School sites recruited serve socioeconomically diverse communities in rural and mid-size
urban areas, representing ethnically/racially diverse populations that have SDOH
characteristics placing them at higher risk of asthma burden. These include rural
populations (e.g., the Lower Arkansas Valley, Morgan and Delta counties) and
small-to-mid-size urban populations (e.g., Mesa County, Greeley), and large urban
populations (Colorado Springs/Pikes Peak). The schools the investigators selected within
each of the regions have >32% rates of free and reduced lunch, have a large proportion of
minority children, and higher risk SDOH characteristics. The investigators will provide
services in English and Spanish and employ bilingual ANavs.

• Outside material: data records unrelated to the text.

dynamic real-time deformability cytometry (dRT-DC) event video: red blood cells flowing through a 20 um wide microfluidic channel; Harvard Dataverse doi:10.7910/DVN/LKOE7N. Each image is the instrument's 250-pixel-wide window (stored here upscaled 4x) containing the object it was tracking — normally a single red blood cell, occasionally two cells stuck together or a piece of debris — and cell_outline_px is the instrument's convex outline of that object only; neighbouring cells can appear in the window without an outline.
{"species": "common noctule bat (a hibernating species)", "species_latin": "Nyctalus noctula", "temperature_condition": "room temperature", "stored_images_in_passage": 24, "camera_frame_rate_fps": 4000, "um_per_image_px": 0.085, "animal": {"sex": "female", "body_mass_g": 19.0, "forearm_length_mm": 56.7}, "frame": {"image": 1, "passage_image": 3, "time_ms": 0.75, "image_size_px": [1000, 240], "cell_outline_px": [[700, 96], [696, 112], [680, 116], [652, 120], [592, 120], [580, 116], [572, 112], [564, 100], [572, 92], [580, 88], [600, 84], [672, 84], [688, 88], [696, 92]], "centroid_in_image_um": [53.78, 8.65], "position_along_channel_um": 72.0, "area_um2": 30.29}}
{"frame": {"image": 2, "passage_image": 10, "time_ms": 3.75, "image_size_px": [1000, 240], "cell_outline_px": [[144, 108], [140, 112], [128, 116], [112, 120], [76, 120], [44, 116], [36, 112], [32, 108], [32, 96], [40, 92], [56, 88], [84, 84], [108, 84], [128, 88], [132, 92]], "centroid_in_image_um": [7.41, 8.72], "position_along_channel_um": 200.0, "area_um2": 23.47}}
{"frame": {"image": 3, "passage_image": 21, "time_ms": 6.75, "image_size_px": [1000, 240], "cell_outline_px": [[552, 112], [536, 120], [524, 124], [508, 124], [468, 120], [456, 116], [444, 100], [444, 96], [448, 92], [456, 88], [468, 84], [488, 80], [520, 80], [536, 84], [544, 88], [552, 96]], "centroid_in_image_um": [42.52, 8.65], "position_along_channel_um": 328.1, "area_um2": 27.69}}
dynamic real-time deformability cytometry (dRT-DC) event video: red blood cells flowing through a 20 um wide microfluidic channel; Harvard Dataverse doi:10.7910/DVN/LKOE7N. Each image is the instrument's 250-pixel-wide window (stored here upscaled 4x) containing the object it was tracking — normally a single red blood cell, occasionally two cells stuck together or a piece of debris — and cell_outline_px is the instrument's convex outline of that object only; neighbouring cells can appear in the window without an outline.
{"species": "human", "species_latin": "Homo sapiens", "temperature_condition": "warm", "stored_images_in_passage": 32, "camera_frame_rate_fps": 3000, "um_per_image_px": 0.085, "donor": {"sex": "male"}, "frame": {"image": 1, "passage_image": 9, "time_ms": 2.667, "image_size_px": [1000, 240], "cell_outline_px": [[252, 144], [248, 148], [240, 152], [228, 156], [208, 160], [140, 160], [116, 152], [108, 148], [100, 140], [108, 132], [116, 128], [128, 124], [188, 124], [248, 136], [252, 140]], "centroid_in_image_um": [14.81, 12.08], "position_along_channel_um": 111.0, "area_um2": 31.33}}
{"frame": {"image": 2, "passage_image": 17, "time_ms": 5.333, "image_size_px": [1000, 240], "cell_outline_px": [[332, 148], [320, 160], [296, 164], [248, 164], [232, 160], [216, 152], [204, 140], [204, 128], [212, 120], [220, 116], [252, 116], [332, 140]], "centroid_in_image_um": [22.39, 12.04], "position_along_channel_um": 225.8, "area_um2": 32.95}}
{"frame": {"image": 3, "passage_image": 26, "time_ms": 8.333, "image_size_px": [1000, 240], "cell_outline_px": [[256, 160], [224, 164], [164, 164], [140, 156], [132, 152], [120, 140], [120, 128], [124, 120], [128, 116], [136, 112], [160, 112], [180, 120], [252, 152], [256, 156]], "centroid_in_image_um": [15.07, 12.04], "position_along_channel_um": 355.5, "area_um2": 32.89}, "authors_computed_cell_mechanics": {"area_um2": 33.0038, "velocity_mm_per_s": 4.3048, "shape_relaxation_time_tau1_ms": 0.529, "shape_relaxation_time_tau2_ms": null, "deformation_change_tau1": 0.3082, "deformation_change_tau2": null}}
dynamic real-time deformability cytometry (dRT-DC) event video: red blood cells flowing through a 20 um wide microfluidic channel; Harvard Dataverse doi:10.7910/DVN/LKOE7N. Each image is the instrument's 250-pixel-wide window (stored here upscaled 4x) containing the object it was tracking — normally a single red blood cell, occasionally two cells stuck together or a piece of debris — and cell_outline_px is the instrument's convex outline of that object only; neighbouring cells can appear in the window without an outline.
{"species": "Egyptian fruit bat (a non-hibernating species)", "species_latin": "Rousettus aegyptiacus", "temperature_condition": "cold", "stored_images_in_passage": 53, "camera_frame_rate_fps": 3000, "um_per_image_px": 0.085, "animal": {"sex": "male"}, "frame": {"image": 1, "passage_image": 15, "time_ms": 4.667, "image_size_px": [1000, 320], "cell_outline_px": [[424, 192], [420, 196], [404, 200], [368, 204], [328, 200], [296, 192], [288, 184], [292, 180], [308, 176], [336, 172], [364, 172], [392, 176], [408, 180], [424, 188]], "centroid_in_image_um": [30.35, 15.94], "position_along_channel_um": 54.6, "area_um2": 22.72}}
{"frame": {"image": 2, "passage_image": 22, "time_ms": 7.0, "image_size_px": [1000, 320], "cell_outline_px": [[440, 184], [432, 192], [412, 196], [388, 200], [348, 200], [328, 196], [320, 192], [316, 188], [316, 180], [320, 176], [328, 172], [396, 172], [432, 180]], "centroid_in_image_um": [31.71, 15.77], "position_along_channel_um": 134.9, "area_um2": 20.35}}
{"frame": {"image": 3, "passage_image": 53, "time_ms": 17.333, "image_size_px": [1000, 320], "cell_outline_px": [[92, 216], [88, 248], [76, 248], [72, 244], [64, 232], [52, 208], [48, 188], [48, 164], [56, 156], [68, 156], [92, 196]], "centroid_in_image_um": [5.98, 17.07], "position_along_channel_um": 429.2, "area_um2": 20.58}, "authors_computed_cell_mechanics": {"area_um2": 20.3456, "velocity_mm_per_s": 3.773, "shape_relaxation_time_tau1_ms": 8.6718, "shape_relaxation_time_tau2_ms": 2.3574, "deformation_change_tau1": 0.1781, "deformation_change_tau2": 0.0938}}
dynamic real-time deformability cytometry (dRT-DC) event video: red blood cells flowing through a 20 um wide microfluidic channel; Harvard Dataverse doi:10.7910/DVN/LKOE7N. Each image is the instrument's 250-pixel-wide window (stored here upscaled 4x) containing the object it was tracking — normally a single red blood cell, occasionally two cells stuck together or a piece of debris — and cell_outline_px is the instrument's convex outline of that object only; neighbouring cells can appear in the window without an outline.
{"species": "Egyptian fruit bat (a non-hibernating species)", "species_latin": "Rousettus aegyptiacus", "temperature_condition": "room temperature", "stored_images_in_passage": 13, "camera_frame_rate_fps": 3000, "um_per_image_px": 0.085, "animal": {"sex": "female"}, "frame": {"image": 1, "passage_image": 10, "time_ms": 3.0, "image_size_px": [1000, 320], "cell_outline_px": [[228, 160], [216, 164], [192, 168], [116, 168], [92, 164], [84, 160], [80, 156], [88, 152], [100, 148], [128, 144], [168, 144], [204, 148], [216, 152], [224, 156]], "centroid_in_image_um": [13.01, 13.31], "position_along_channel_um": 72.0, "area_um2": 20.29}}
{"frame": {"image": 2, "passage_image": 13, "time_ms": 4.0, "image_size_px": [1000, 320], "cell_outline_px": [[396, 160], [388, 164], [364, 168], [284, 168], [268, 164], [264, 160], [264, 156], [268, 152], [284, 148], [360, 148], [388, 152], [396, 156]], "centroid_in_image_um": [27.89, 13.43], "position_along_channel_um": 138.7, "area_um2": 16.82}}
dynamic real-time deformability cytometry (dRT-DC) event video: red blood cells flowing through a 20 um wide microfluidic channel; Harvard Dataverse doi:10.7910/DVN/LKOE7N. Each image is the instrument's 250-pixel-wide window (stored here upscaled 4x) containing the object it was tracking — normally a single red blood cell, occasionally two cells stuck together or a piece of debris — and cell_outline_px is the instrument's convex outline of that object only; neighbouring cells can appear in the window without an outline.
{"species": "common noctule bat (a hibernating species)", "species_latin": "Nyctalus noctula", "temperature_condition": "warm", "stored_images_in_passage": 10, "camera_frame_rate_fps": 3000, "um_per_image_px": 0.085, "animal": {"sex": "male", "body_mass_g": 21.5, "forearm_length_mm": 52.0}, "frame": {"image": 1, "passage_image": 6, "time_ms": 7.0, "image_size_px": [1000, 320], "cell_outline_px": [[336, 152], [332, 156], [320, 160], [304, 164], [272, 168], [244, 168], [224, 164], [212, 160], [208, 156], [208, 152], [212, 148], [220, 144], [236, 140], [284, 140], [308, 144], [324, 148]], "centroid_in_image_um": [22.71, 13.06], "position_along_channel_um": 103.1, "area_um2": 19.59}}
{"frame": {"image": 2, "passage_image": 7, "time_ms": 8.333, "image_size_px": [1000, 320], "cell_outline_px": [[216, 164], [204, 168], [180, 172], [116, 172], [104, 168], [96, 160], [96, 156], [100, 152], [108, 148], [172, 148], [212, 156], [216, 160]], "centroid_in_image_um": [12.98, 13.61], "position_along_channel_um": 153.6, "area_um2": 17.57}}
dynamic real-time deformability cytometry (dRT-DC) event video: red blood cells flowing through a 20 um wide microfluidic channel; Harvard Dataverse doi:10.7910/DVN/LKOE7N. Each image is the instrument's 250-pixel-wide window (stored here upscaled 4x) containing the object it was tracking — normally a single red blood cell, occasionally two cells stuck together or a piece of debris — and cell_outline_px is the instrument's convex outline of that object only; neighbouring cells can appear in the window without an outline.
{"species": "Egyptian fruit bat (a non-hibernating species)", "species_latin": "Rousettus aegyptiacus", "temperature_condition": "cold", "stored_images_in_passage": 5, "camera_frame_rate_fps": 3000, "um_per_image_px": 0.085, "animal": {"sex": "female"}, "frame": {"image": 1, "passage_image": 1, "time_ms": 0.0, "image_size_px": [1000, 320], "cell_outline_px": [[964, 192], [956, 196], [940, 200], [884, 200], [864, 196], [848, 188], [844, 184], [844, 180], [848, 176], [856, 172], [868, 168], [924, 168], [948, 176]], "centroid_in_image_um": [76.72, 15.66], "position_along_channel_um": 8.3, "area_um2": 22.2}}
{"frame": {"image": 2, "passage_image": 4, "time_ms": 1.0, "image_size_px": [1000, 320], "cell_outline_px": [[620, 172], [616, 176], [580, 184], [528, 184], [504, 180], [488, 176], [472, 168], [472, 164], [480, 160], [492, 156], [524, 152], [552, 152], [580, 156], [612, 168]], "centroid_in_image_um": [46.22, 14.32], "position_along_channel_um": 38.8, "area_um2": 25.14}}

APPROACH FOR AIMS 1-2 (UH3) Overarching objective: This research is guided by the Reach,
Effectiveness, Adoption, Implementation, Maintenance (RE-AIM) framework and its emphasis
on equity and representativeness. The investigators will study diverse and rural schools
across four regions of Colorado and students with poor asthma control. In Aim 1, the
investigators will compare reach and other implementation outcomes among schools and
students with randomization at the school nurse level (n=~60) to deliver either the
BACK-standard vs. BACK-enhanced implementation package. Separately, in Aim 2, the
investigators will compare the effectiveness of the BACK intervention when delivered as
either BACK-standard or BACK-enhanced, as compared to usual care. See Section 3D for
specific aims.
PRAGMATIC UH3 STUDY DESIGN The investigators will conduct a pragmatic type 2 hybrid
implementation-effectiveness trial; randomized at the level of school nurses, involving
an open cohort, parallel cluster randomized trial where intervention conditions are
phased in over two years. The investigators will compare the implementation outcomes of
BACK-S and BACK-E with each other and will also compare the effectiveness outcomes
(asthma exacerbations) of BACK-S/BACK-E with control arm.